Start of Records for this task

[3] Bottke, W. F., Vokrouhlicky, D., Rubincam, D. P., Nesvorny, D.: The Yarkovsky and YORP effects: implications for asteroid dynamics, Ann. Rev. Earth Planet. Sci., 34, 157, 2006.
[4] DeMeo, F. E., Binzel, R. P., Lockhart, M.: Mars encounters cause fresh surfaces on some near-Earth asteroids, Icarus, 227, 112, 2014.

End of Records for this task
Start of Records for this task

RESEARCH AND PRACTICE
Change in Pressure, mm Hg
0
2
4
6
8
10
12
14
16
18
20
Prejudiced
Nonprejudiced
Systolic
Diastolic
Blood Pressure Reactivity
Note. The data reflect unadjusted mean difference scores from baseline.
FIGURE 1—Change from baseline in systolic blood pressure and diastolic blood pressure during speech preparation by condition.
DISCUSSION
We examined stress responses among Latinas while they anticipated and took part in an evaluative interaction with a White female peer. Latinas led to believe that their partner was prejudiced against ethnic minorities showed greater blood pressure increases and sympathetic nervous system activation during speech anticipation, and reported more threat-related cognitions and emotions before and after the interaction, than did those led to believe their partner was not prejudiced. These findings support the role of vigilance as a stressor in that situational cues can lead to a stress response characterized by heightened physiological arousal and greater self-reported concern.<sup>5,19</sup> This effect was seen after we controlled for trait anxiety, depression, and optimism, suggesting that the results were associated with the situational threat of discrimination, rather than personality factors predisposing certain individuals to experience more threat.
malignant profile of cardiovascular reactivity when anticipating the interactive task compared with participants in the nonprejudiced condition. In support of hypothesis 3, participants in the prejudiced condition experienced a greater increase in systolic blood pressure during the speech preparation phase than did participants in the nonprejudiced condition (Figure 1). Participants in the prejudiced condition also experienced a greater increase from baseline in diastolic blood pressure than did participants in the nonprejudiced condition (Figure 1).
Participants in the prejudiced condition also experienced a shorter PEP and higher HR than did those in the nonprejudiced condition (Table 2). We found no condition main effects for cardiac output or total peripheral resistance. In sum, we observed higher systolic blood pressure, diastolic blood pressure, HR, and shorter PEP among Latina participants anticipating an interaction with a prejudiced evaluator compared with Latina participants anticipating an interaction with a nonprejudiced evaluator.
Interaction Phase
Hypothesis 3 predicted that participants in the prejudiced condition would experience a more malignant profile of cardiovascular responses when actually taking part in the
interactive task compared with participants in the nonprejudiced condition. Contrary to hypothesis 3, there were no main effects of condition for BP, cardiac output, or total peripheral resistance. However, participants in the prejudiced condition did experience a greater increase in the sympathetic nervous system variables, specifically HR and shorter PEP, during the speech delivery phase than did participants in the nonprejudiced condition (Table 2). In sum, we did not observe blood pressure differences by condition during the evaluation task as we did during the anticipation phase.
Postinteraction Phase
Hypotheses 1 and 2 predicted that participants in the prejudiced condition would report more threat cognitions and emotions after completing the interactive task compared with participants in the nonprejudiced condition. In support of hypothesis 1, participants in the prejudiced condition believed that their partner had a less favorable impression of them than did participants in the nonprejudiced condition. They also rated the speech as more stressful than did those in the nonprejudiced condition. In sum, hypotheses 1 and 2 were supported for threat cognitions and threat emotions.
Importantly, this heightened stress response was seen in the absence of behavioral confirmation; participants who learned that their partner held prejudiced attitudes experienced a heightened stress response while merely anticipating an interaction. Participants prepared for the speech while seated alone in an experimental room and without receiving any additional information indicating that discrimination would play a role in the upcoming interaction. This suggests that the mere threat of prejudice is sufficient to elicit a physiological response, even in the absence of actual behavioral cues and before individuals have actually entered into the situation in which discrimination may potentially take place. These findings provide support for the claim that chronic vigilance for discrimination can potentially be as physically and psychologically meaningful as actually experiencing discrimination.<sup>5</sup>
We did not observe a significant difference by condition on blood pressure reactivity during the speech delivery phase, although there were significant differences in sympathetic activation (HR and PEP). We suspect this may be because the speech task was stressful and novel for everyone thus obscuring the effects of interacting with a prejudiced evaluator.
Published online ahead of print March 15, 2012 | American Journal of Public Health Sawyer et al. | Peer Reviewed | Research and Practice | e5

End of Records for this task

> _Work to complete_
Some lines above may hold the word "Change"; say how many do, giving nothing besides the number.

> _Task output_
2